WASHINGTON — It took three veterinarians and a dozen other workers two hours to free a 10-year-old horse after its leg was caught in a truck grille at the start of the inauguration parade Jan. 20.

"I've never seen a more freakish accident in all the time I've been doing this," says Lt. Col. John Stott, a veterinarian and reservist with the U.S. Army Veterinary Service who has watched over animals involved in the inaugural parade since Ronald Reagan's first term.

The horse, an Appaloosa named Mouse, was positioned in a parade staging area near a pickup truck being used by a fire department in the parade. When someone opened the door of the truck, the horse was startled and kicked out, says Stott. That was when Mouse's leg got wedged between the front bumper and an electric winch mounted on the truck.

When he got the call about what had happened, Stott says he was prepared to have to euthanize the horse.
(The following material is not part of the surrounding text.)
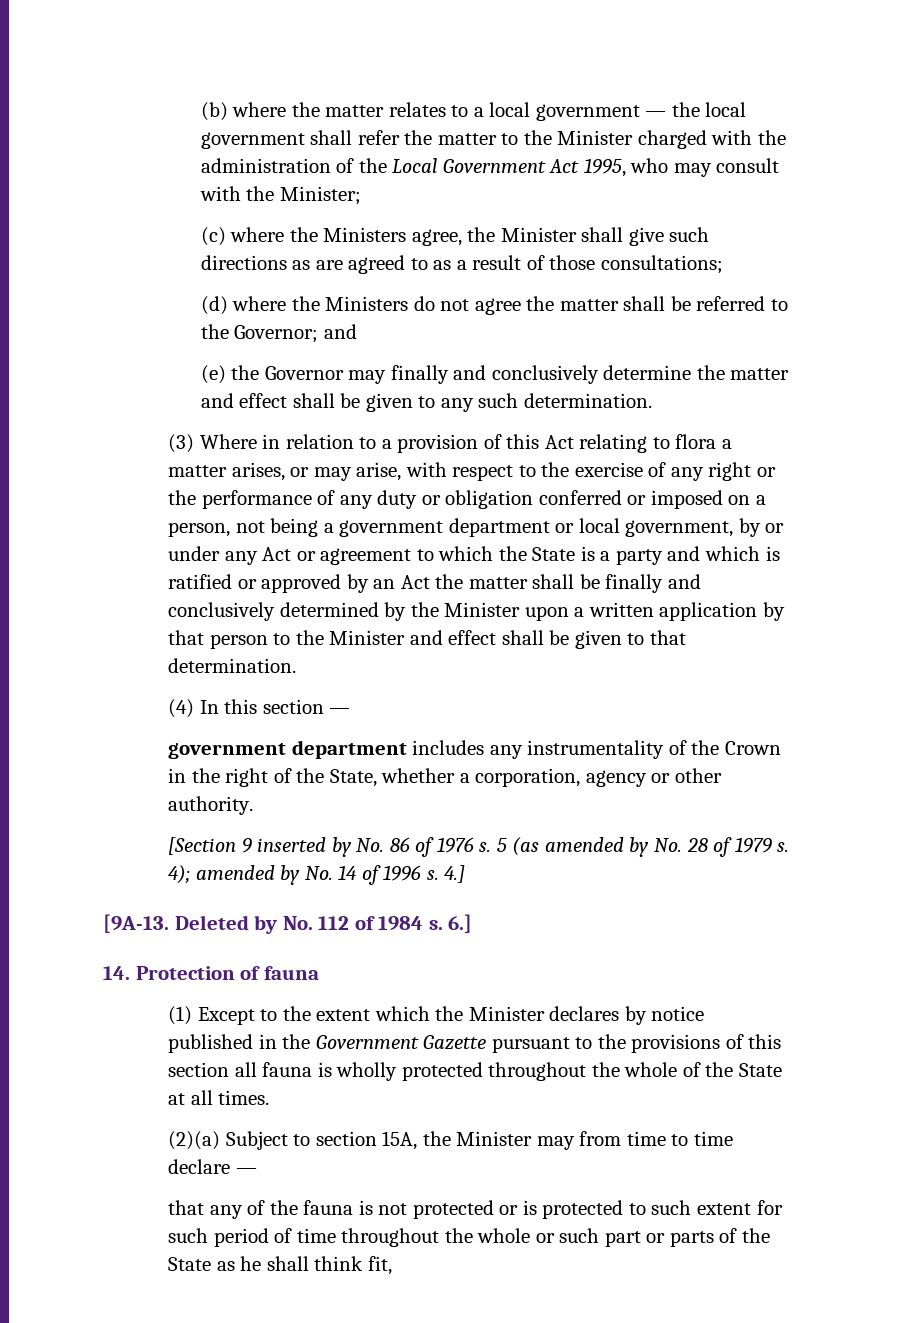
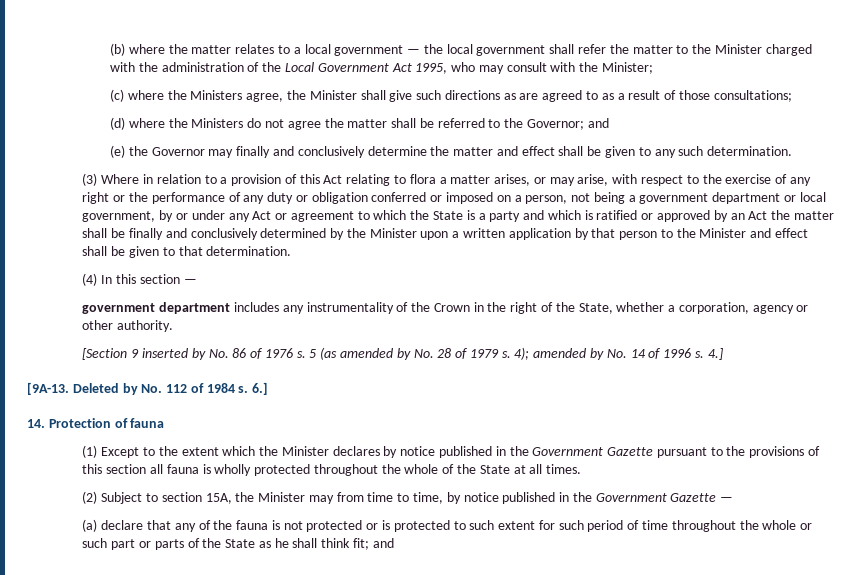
[168,1131,221,1150] (2)(a) -> [82,491,98,504] (2)
[693,1131,733,1146] [168,1159,257,1174] time declare — // -> [412,492,734,504] [82,519,144,532] time, by notice published in the Government Gazette — // (a) declare
[367,1256,392,1275] fit, -> [352,538,394,550] fit; and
"I'm still amazed he didn't break his leg," Stott says, adding the horse was smart enough to lie quietly.

Assisted by two other army veterinarians, Capt. Amos Peterson and Capt. Jessica Morehouse, Stott says Mouse was put under general anesthesia. The veterinarians and several other workers with the Humane Society of the United States and equine groups then hoisted the horse using only manpower and rope to free his leg.

About two hours later, they revived Mouse, got him on his feet and, with the Days End Farm Rescue equine ambulance, transported him to the Prince George's County Equestrian Center. Morehouse accompanied Mouse, Stott says. The horse was treated for minor lacerations and is doing well.

Getting the ambulance in and out wasn't difficult, because they had clearance before the parade, Stott says. The hardest part of the day is just keeping the horses happy in the cold weather, since they have to basically stand still from about 8 a.m. to 2 p.m.

"We're generally standing there just tranquilizing horses," Stott says, recalling that a 23-year-old horse in President Bill Clinton's inaugural parade fell ill with colic earlier in the day, but recovered in time to participate.

Neither of the events, however, slowed the parade, Stott says, but adds that they sometimes add fuel to animal-rights calls that horses be left out of parades.

"But I can't imagine in America having a parade without horses," Stott says.